= Source passage =

2

The website loads its assets from some other domain & I am not able to download those assets at all.(JS, CSS, Images, etc)

Say the website is example.com & it includes assets from, say, assets.orange.com.

How do I tell WGET to download those assets, save it into different folders(js, css, images) and convert the links in the downloaded HTML files?

I don't know what I am doing wrong & where to specify assets.orange.com in this command.

wget \
         --mirror \
       --recursive \
     --no-clobber \
     --page-requisites \
     --html-extension \
     --convert-links \
     --restrict-file-names=windows \
     --domains example.com \
     --no-parent \
         example.com
Shivam Singhal
  • 31
  • 1
  • 12
  • Possible answered here: https://stackoverflow.com/questions/13031147/how-to-download-a-full-website?rq=1 – Paulo Jun 09 '21 at 01:18
  • @Paulo Just tried this but for some reason the CDN site is not getting connected. Here is the error: Connecting to assets.website-files.com (assets.website-files.com)|2600:9000:2181:2e00:11:3b84:d200:93a1|:443... failed: Resource temporarily unavailable. – Shivam Singhal Jun 09 '21 at 01:34
  • Looks like that the problem is not with wget command, but with the server. The server is refusing your connection. I tried assets.website-files.com and it also denied my connection for some reason, without any error code/message. If this webserver is denying all connections it can mean that it is trying to prevent someone to copy its files. – Paulo Jun 10 '21 at 15:38
  • @Paulo you are right. I realized the same. I put in the right CDN address but it's downloading HTML files only. Anyway we can talk over a chat? – Shivam Singhal Jun 11 '21 at 19:06

1 Answers1

1

where to specify assets.orange.com in this command

wget manual says that --domains usage is

-D domain-list
--domains=domain-list

where domain-list is a comma-separated list of domains, so if you wish to specify more than one you should do

--domains=example.com,assets.orange.com

According to wget manual if you aim to to download all the files that are necessary to properly display a given HTML page you might use

-p
--page-requisites

Beware that This includes such things as inlined images, sounds, and referenced stylesheets.

= Material =

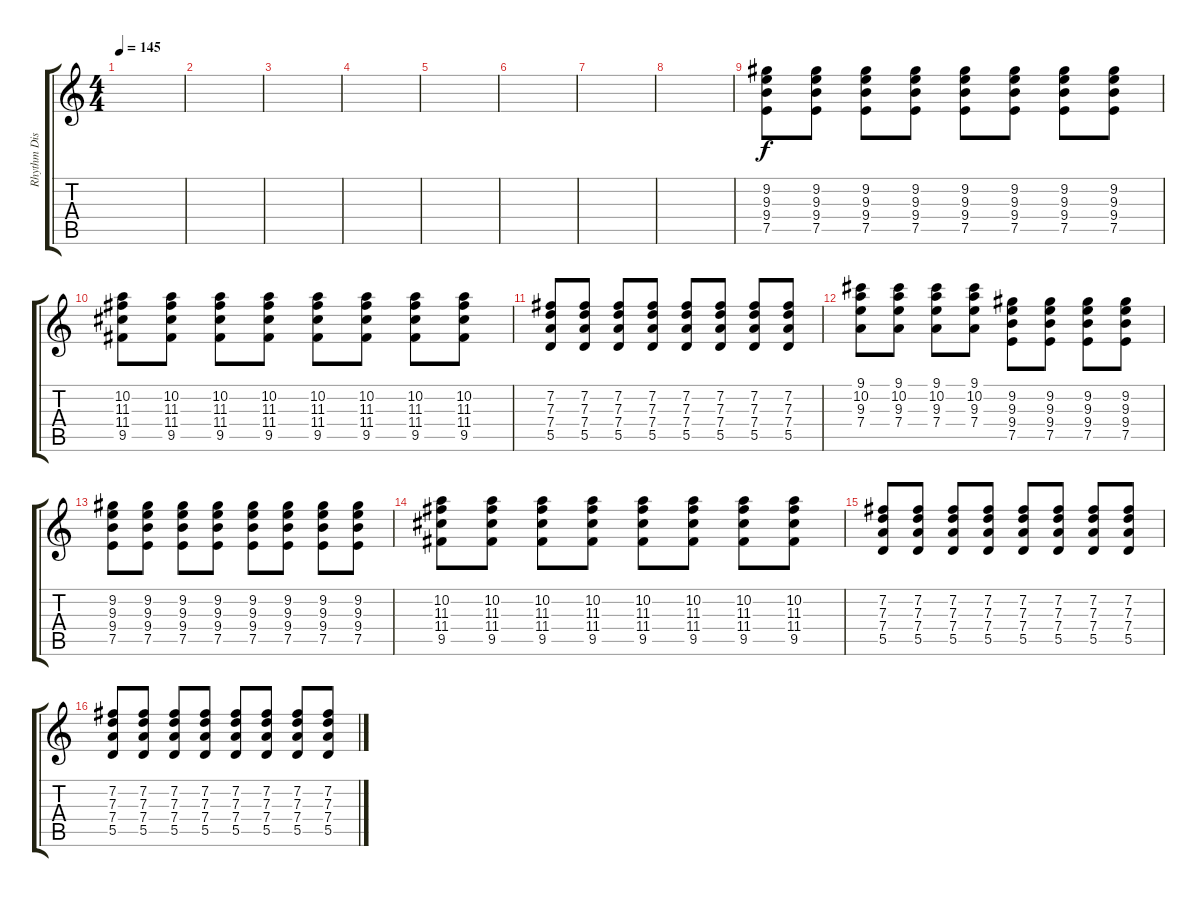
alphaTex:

= Problem requirements =
Answer these questions from the wget thread:
1. What failure message appeared when the asker tried to connect to assets.website-files.com?
2. After the asker put in the right CDN address, what kind of files were downloaded?
3. According to the answer, what separates the domains in a domain-list for --domains?
This data has no connection to the wget thread.

= Correct output =
1. Resource temporarily unavailable.
2. HTML files only.
3. Commas.